La Commission nationale pour la prévention routière (CNPR), antenne de Butembo, a entamé les activités de régulation de la circulation routière sur les artères modernisées. L’objectif est de réguler la circulation et prévenir les éventuels accidents.   

Samuel  Maliro, chef d’antenne de la CNPR-Butembo, a, dans une interview avec la presse ce mardi 5 août 2025, indiqué que dans un premier temps, les agents de son service interviennent dans les points ciblés, surtout là où il y a différents signaux aux heures d’avant-midi cela tous les jours.

« Larguer nos agents sur la chaussée, c’est assumer leurs responsabilités. Les agents travaillent selon un horaire, mais chaque jour. Vous allez constater avec moi que la circulation est intense en ville de Butembo à partir de 7h, 7 h 30 jusqu’à 9h, 10h. Et nous avons ciblé les lieux où nous avons placé nos agents. À cela, nous pensons aussi relancer cette activité à partir de 17h jusqu’à 18 h 30 ou 19h, parce qu’à ces heures-là aussi, il y a plus de circulation », a-t-il démontré. 

À ceux qui pensent que la CNPR vient remplacer la Police de circulation routière (PCR), Samuel Maliro a précisé que les deux services sont des partenaires dans le secteur de la sécurité routière.

« La PCR et nous, nous sommes partenaires, nous travaillons ensemble. Sauf que les textes de l’État sur la prévention routière nous autorisent aussi, au-delà des endroits où il n’y a pas de signalisation routière, là où il peut y avoir des accidents, à intervenir par nos agents. Et dans la prévention, cela nécessite d’ailleurs une main-d’œuvre forte, afin que nous puissions au moins couvrir la ville de Butembo », a-t-il précisé.

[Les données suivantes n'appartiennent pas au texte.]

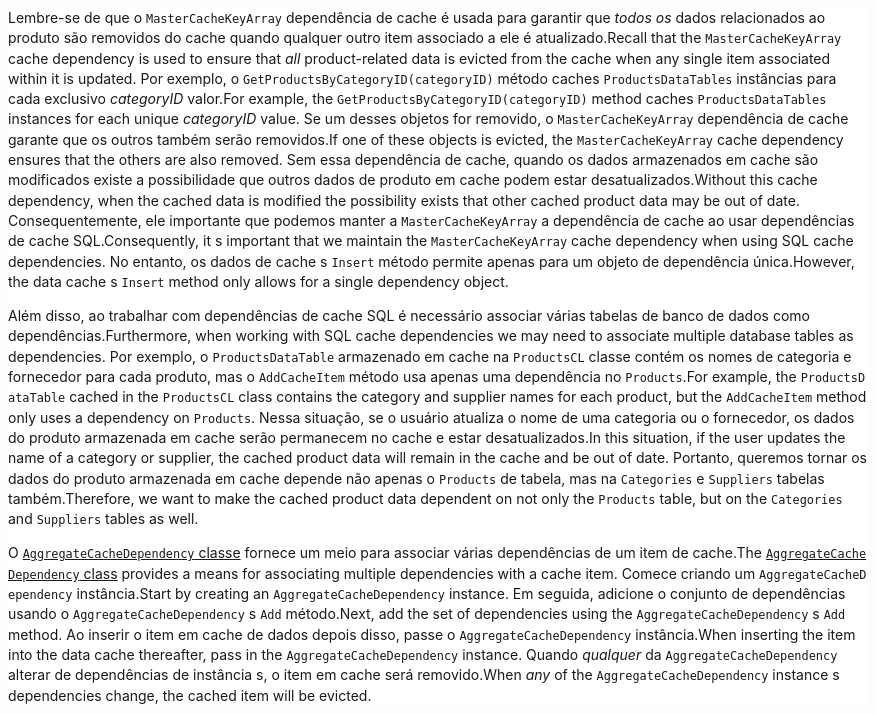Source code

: <span data-ttu-id="8be35-305">Lembre-se de que o `MasterCacheKeyArray` dependência de cache é usada para garantir que *todos os* dados relacionados ao produto são removidos do cache quando qualquer outro item associado a ele é atualizado.</span><span class="sxs-lookup"><span data-stu-id="8be35-305">Recall that the `MasterCacheKeyArray` cache dependency is used to ensure that *all* product-related data is evicted from the cache when any single item associated within it is updated.</span></span> <span data-ttu-id="8be35-306">Por exemplo, o `GetProductsByCategoryID(categoryID)` método caches `ProductsDataTables` instâncias para cada exclusivo *categoryID* valor.</span><span class="sxs-lookup"><span data-stu-id="8be35-306">For example, the `GetProductsByCategoryID(categoryID)` method caches `ProductsDataTables` instances for each unique *categoryID* value.</span></span> <span data-ttu-id="8be35-307">Se um desses objetos for removido, o `MasterCacheKeyArray` dependência de cache garante que os outros também serão removidos.</span><span class="sxs-lookup"><span data-stu-id="8be35-307">If one of these objects is evicted, the `MasterCacheKeyArray` cache dependency ensures that the others are also removed.</span></span> <span data-ttu-id="8be35-308">Sem essa dependência de cache, quando os dados armazenados em cache são modificados existe a possibilidade que outros dados de produto em cache podem estar desatualizados.</span><span class="sxs-lookup"><span data-stu-id="8be35-308">Without this cache dependency, when the cached data is modified the possibility exists that other cached product data may be out of date.</span></span> <span data-ttu-id="8be35-309">Consequentemente, ele importante que podemos manter a `MasterCacheKeyArray` a dependência de cache ao usar dependências de cache SQL.</span><span class="sxs-lookup"><span data-stu-id="8be35-309">Consequently, it s important that we maintain the `MasterCacheKeyArray` cache dependency when using SQL cache dependencies.</span></span> <span data-ttu-id="8be35-310">No entanto, os dados de cache s `Insert` método permite apenas para um objeto de dependência única.</span><span class="sxs-lookup"><span data-stu-id="8be35-310">However, the data cache s `Insert` method only allows for a single dependency object.</span></span>

<span data-ttu-id="8be35-311">Além disso, ao trabalhar com dependências de cache SQL é necessário associar várias tabelas de banco de dados como dependências.</span><span class="sxs-lookup"><span data-stu-id="8be35-311">Furthermore, when working with SQL cache dependencies we may need to associate multiple database tables as dependencies.</span></span> <span data-ttu-id="8be35-312">Por exemplo, o `ProductsDataTable` armazenado em cache na `ProductsCL` classe contém os nomes de categoria e fornecedor para cada produto, mas o `AddCacheItem` método usa apenas uma dependência no `Products`.</span><span class="sxs-lookup"><span data-stu-id="8be35-312">For example, the `ProductsDataTable` cached in the `ProductsCL` class contains the category and supplier names for each product, but the `AddCacheItem` method only uses a dependency on `Products`.</span></span> <span data-ttu-id="8be35-313">Nessa situação, se o usuário atualiza o nome de uma categoria ou o fornecedor, os dados do produto armazenada em cache serão permanecem no cache e estar desatualizados.</span><span class="sxs-lookup"><span data-stu-id="8be35-313">In this situation, if the user updates the name of a category or supplier, the cached product data will remain in the cache and be out of date.</span></span> <span data-ttu-id="8be35-314">Portanto, queremos tornar os dados do produto armazenada em cache depende não apenas o `Products` de tabela, mas na `Categories` e `Suppliers` tabelas também.</span><span class="sxs-lookup"><span data-stu-id="8be35-314">Therefore, we want to make the cached product data dependent on not only the `Products` table, but on the `Categories` and `Suppliers` tables as well.</span></span>

<span data-ttu-id="8be35-315">O [ `AggregateCacheDependency` classe](https://msdn.microsoft.com/library/system.web.caching.aggregatecachedependency.aspx) fornece um meio para associar várias dependências de um item de cache.</span><span class="sxs-lookup"><span data-stu-id="8be35-315">The [`AggregateCacheDependency` class](https://msdn.microsoft.com/library/system.web.caching.aggregatecachedependency.aspx) provides a means for associating multiple dependencies with a cache item.</span></span> <span data-ttu-id="8be35-316">Comece criando um `AggregateCacheDependency` instância.</span><span class="sxs-lookup"><span data-stu-id="8be35-316">Start by creating an `AggregateCacheDependency` instance.</span></span> <span data-ttu-id="8be35-317">Em seguida, adicione o conjunto de dependências usando o `AggregateCacheDependency` s `Add` método.</span><span class="sxs-lookup"><span data-stu-id="8be35-317">Next, add the set of dependencies using the `AggregateCacheDependency` s `Add` method.</span></span> <span data-ttu-id="8be35-318">Ao inserir o item em cache de dados depois disso, passe o `AggregateCacheDependency` instância.</span><span class="sxs-lookup"><span data-stu-id="8be35-318">When inserting the item into the data cache thereafter, pass in the `AggregateCacheDependency` instance.</span></span> <span data-ttu-id="8be35-319">Quando *qualquer* da `AggregateCacheDependency` alterar de dependências de instância s, o item em cache será removido.</span><span class="sxs-lookup"><span data-stu-id="8be35-319">When *any* of the `AggregateCacheDependency` instance s dependencies change, the cached item will be evicted.</span></span>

Pour l’efficacité de cette mesure, la CNPR  appelle les usagers de la route à comprendre le fonctionnement de différents panneaux de signalisation et la   maitrise du Code de la route. 

C’est depuis le mois juin 2025 que CNPR a lancé les activités de régulation de la circulation routière à Butembo. Ce service  étatique en a ainsi décidé après la documentation de plusieurs cas d’accident ayant occasionné des dégâts dont la mort d’hommes, des blessures et autres dégâts matériels.